How do you decide what books to read? Is it the genre or subject matter? Or maybe there’s one author whose work you just love to read. I think it’s fairly common for readers to get into one author and read his or her entire oeuvre. Obviously, serialized novels breed repeat viewership, but other authors you just come to trust even when the territory is new or different.
Excluding series, I have two authors with double nods for 30 Books that Shaped my Life. Today is the first “duplicate author,” with Stephen King’s The Stand. I am not a huge Stephen King fan, if I am to be honest. I’ve read a number of his traditional horror stories, and I don’t particularly like them. However, I do feel that Mr. King is one of the best writers I’ve ever had the pleasure of reading. He can turn a phrase with eloquence and truth.

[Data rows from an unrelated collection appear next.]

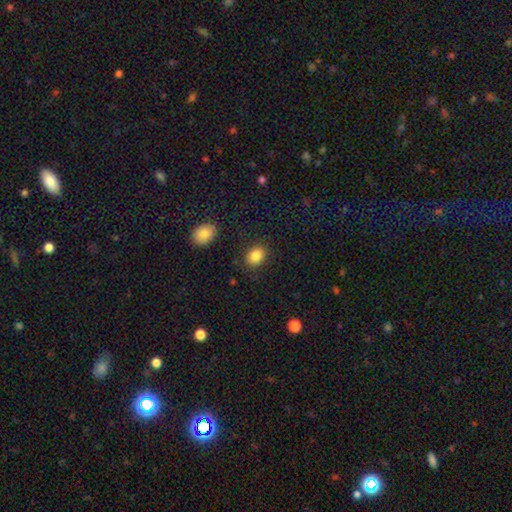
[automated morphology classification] Smooth or featured? Predicted: smooth (p=0.85). How rounded? Predicted: in between (p=0.66). Merging? Predicted: none (p=0.86).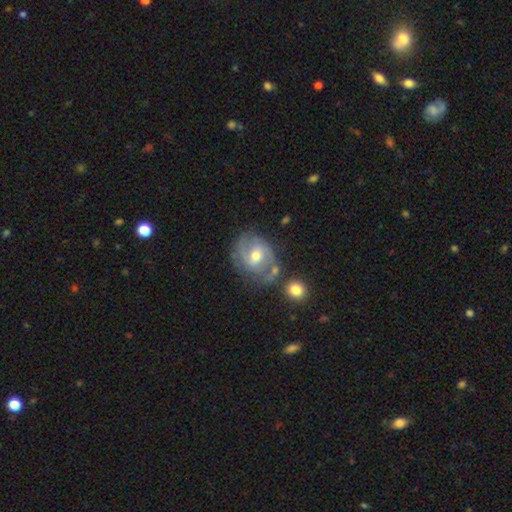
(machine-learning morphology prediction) A featured or disk galaxy (69%) with a weak bar (50%), 2 (72%) medium (47%) spiral arms (81%) and a moderate central bulge (69%). Merging: none (61%).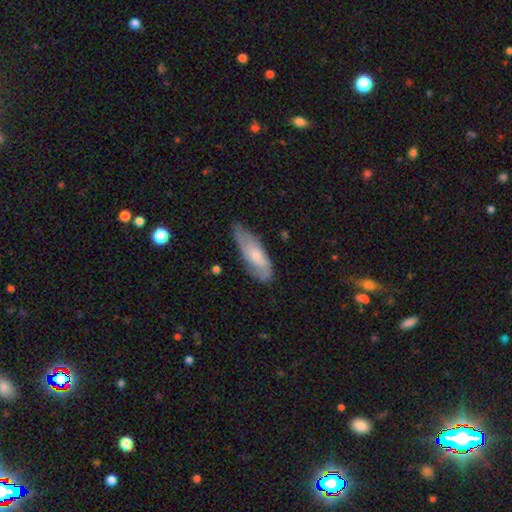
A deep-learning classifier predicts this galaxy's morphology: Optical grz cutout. It shows a smooth galaxy with no disk features (60%) that is in between round and cigar-shaped (62%). Merging: none (51%).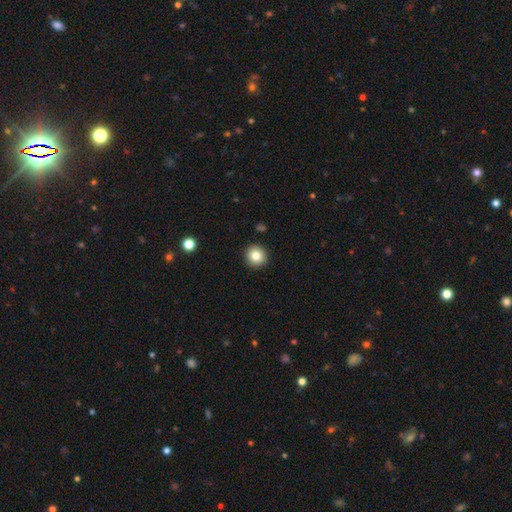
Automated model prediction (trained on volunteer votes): A smooth galaxy with no disk features (84%) that is round (92%).

Vote fractions:
- Smooth or featured? smooth: 84% / star or artifact: 10% / featured or disk: 6%
- How rounded? round: 92% / in between: 7% / cigar-shaped: 1%
- Merging? none: 92% / minor disturbance: 5% / major disturbance: 2% / merger: 1%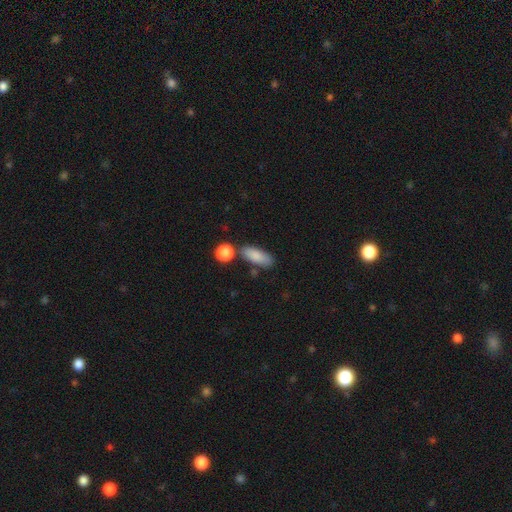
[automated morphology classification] Overall: smooth (85%). How rounded: in between (73%). Merging: none (69%).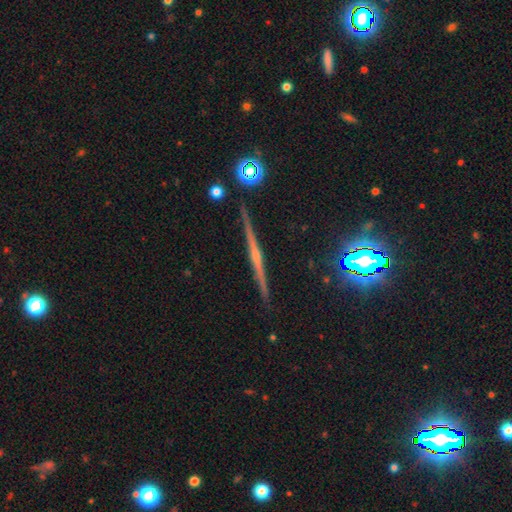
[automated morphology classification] Smooth or featured? Predicted: featured or disk (p=0.78). Edge-on disk? Predicted: yes (p=0.98). Edge-on bulge? Predicted: rounded (p=0.68). Merging? Predicted: none (p=0.92).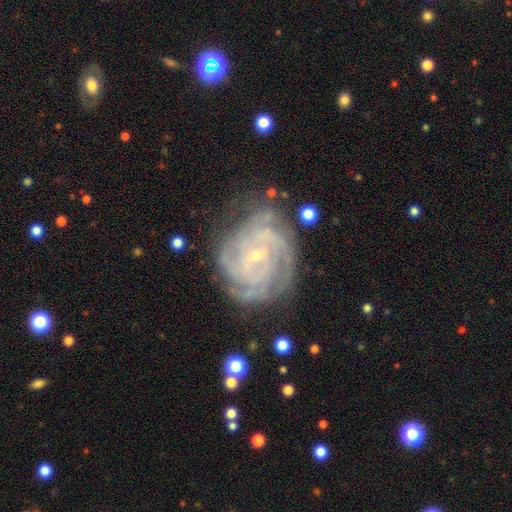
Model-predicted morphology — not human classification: A featured or disk galaxy (87%) with no bar (58%), 4 (27%) tight (74%) spiral arms (97%) and a small central bulge (82%).

Vote fractions:
- Smooth or featured? featured or disk: 87% / smooth: 7% / star or artifact: 6%
- Edge-on disk? no: 97% / yes: 3%
- Bar? no: 58% / weak: 33% / strong: 9%
- Spiral arms? yes: 97% / no: 3%
- Spiral winding? tight: 74% / medium: 22% / loose: 4%
- Spiral arm count? 4: 27% / can't tell: 25% / 3: 20% / 2: 12% / more than 4: 9% / 1: 6%
- Bulge size? small: 82% / moderate: 14% / none: 2% / large: 1% / dominant: 1%
- Merging? none: 68% / minor disturbance: 21% / major disturbance: 8% / merger: 2%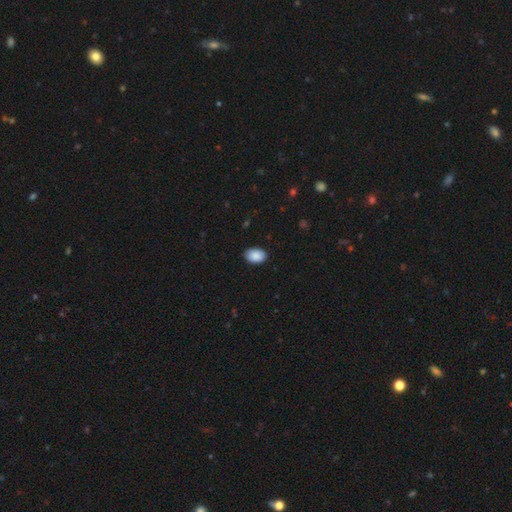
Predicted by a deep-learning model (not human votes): Smooth or featured? Predicted: smooth (p=0.90). How rounded? Predicted: in between (p=0.89). Merging? Predicted: none (p=0.88).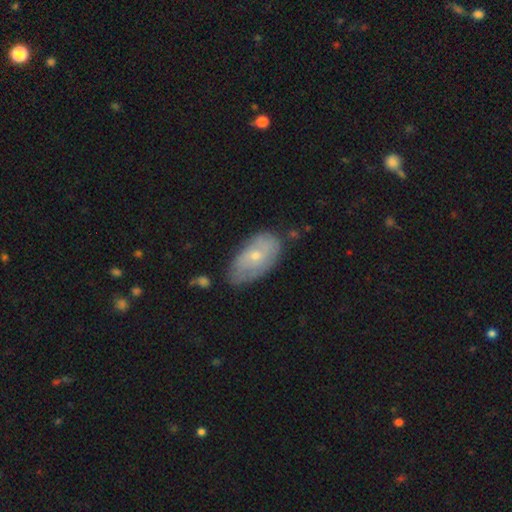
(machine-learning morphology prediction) This is possibly a smooth galaxy (50%). How rounded: clearly in between (93%). Merging: possibly none (57%).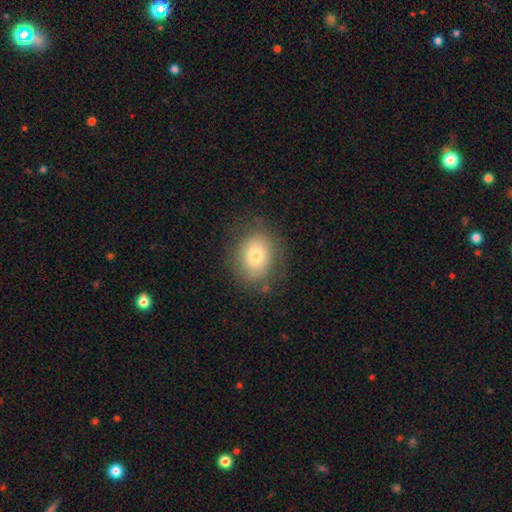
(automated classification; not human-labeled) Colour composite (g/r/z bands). It shows a smooth galaxy with no disk features (74%) that is round (52%). Merging: none (79%).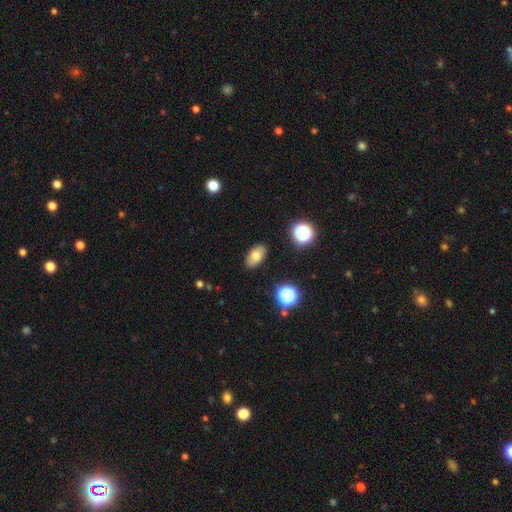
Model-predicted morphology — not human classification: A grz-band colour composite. It shows a smooth galaxy with no disk features (76%) that is in between round and cigar-shaped (90%). Merging: none (87%).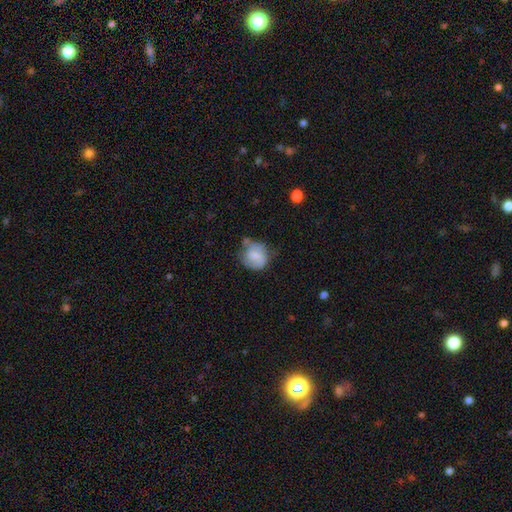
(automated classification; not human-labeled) Smooth or featured? Predicted: smooth (p=0.55). How rounded? Predicted: round (p=0.78). Merging? Predicted: none (p=0.52).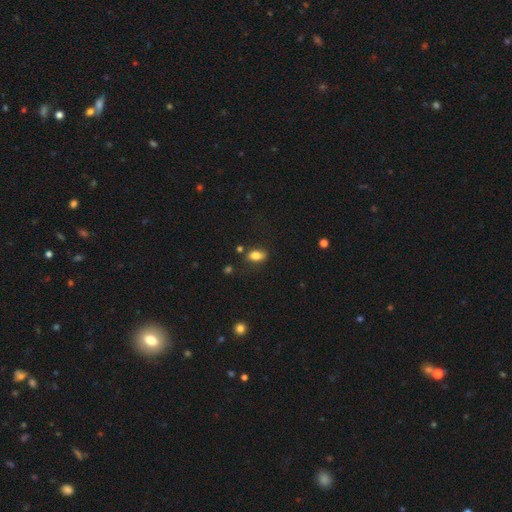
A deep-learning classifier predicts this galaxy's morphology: type=smooth (80%); roundness=in between (84%); merging=none (76%).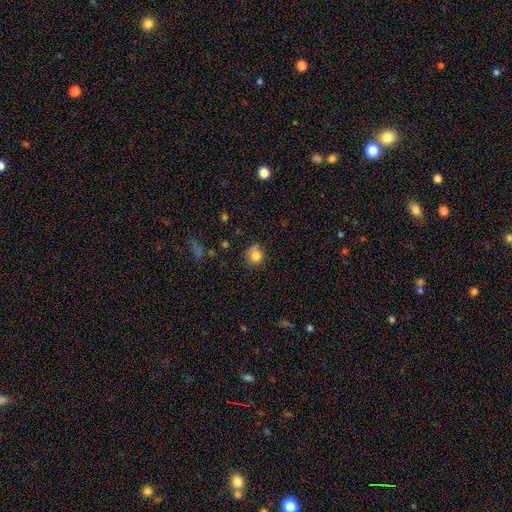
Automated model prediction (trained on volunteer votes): smooth 81%, star or artifact 11%, featured or disk 8%. Down the decision tree: how rounded — round (80%); merging — none (62%).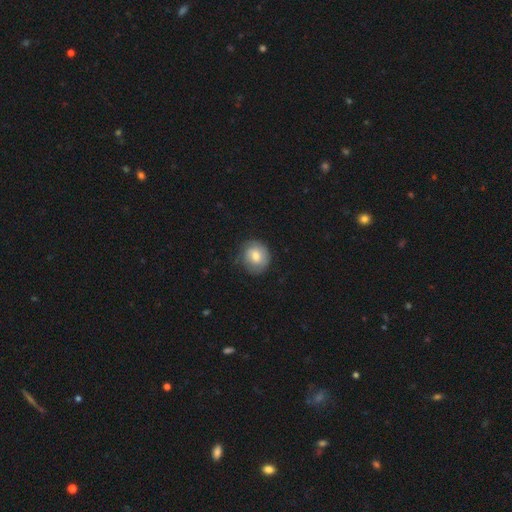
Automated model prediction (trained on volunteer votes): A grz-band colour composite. It shows a smooth galaxy with no disk features (73%) that is round (81%). Merging: none (72%).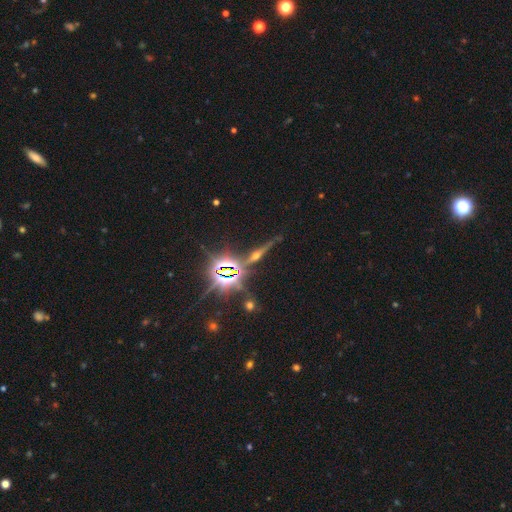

I’ve also held the man in high respect in regards to his professionalism. Mr. King has spoken at length about his methods, writing eight hours a day every day. His comments also helped me define myself as a writer when I wasn’t always confident I could. I read once where he defended his own writing against critics by saying, “If you are paid to write, then you are a writer.” I’m probably paraphrasing his statement, but it truly resonated with me. I get paid to blog, for example, which makes me a writer. I have no issues with writers who blog, those who create information or entertainment regardless of whether or not they receive remuneration, but Mr. King put a very nice litmus test out there for those of us who struggle to make it as writers.
Of course, most of us are not as prodigious as Mr. King, whose books could double as doorstops. In fact, when Mr. King wrote The Stand early in his career, the publisher refused to print it in its entirety. The abridged version was the one that was sold, and it was only after Mr. King became a best seller that he could put the longer version of his allegory on shelves. Trust me, The Stand is one of those rare long novels that you never want to end. The layers of humanity, of good and evil, of souls lost and found are so rich that the book haunts you long after you’ve finished reading. However, this is not the typical horror of Stephen King; he did contagion long before it became popular. A military experiment goes awry and the few people left on Earth must battle against Satan and his minions. Long before they take their stand, you get to enjoy a quest of Biblical proportions. It’s a trip well worth taking.